If that arrangement sounds familiar, it's because it's exactly the alleged arrangement that helped force Pryor's premature exit earlier this month, and that could still cost other players their eligibility pending the results of an ongoing investigation. When Terrelle Pryor trades his status at Ohio State for a discounted ride from a dealership, it's a fundamental ethical breach. When Doug Archie trades his status at Ohio State for a discounted ride from a dealership, it's just business. When Terrelle Pryor, DeVier Posey and Boom Herron sell their jerseys for a profit, it's a fundamental ethical breach. When Ohio State sells replica Pryor, Posey and Herron jerseys for $60 a pop, it's the free market at work. While Pryor is being exiled for selling his autograph, Ohio State is preparing to open up the bidding. Where else in America is that possible?

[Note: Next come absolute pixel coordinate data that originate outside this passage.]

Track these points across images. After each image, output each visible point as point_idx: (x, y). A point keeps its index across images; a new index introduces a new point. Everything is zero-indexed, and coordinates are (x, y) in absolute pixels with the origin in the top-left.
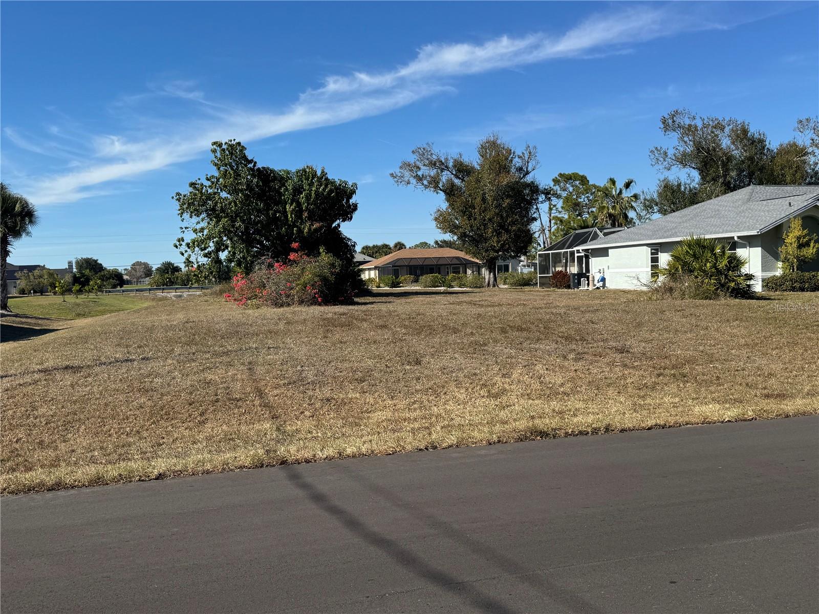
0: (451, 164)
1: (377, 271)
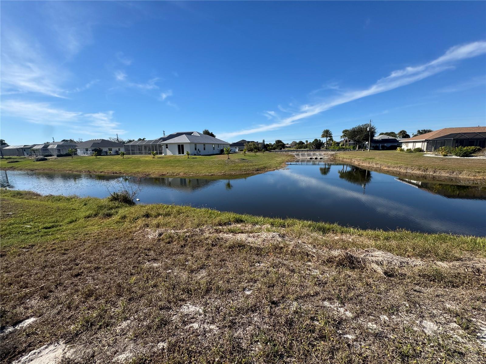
1: (426, 143)
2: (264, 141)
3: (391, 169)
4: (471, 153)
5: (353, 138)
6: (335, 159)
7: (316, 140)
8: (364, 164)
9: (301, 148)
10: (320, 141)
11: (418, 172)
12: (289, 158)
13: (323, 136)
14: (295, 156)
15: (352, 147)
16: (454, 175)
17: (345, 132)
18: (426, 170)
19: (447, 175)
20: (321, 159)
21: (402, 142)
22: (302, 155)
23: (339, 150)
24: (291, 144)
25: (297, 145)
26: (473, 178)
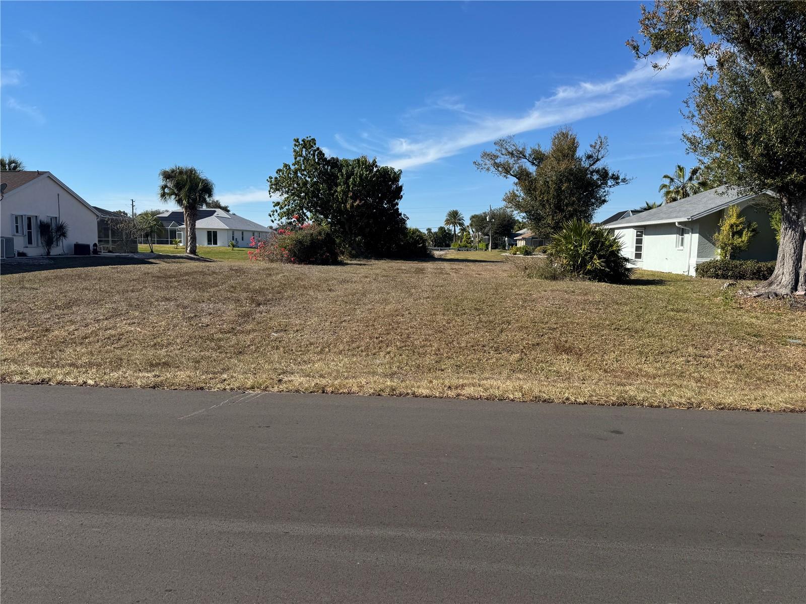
0: (528, 152)
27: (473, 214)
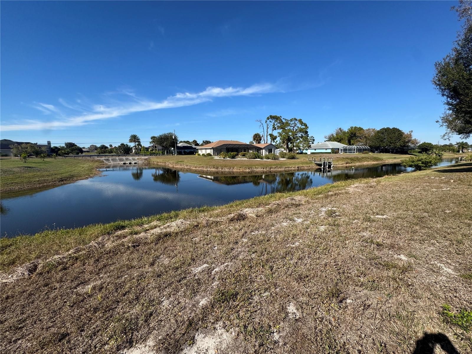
1: (212, 150)
2: (49, 143)
3: (197, 168)
4: (235, 156)
5: (161, 144)
6: (149, 164)
7: (122, 144)
8: (177, 166)
9: (105, 152)
10: (128, 145)
11: (214, 170)
12: (96, 164)
13: (131, 141)
14: (104, 161)
15: (161, 152)
16: (231, 170)
17: (153, 138)
18: (217, 168)
19: (228, 170)
20: (135, 163)
21: (198, 149)
22: (112, 160)
23: (151, 154)
24: (89, 148)
25: (99, 150)
26: (239, 171)
27: (152, 136)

Not to get all Jason Whitlock here, but even street-level drug dealers who get roughed up or worse for skimming a little off their bosses' product get paid to prevent them from trying. To the extent that student-athletes are compensated for the "student" part in the form of a scholarship, for the kinds of players who tend to have an opportunity to take improper benefits — i.e. the kind who are likely to be on their way to real paydays in the NFL or NBA — the free education still doesn't equal their true value to the university, merchandisers or agents. Where there's a gap, it's going to be filled one way or another.

The hypocrisy is nothing new; as revenues have skyrocketed, the disconnect has become part of the background radiation that comes with following the sport. It' so ingrained in what the NCAA is and so ubiquitous in the way that it operates that fully documenting the two-faced reality of the enterprise would amount to a full-time job. (And a maddening one at that, if you actually enjoy college sports and are invested in their success). In Ohio State's case, though, in the spring and summer of 2011, the target is too large and the wounds on college sports are too raw for it to fade into the ether as corruption as usual. The hypocrisy should be so blindingly, grotesquely obvious that it's impossible to look away.

Reform is nothing new, either. (For decades, the athletic scholarship was considered an improper benefit in and of itself.) So far, the early returns from various lobes of college football's crudely evolved brain suggest that it recognizes a systemic problem. Arguably the three most powerful men in the business, the commissioners of the Big Ten, the SEC and the Pac-12, have all committed themselves to at least "exploring" the possibility of diverting their ever-expanding largesse to the players in the form of "cost of attendance" scholarships, in direct response to the conditions that entice athletes to stray into the "black market" in the first place. The new NCAA president is right behind them. Which, considering the status quo they all work in and help enforce on a daily basis — one in which "it's grossly unacceptable and inappropriate to pay players" — is a departure from the hard line the NCAA has toed for decades.

But it's only a small step, and one that quite obviously isn't going to stop recruits from accepting cash in exchange for their signature, or a star player who likes Gucci belts from taking the opportunity to earn the money to buy them — and in Terrelle Pryor's case, by any accepted definition of capitalism, he did earn whatever he was paid in exchange for his signature and memorabilia. His signature is worth something because of who he is. Until the NCAA figures out some way to acknowledge that, it's going to continue to drown in the gulf.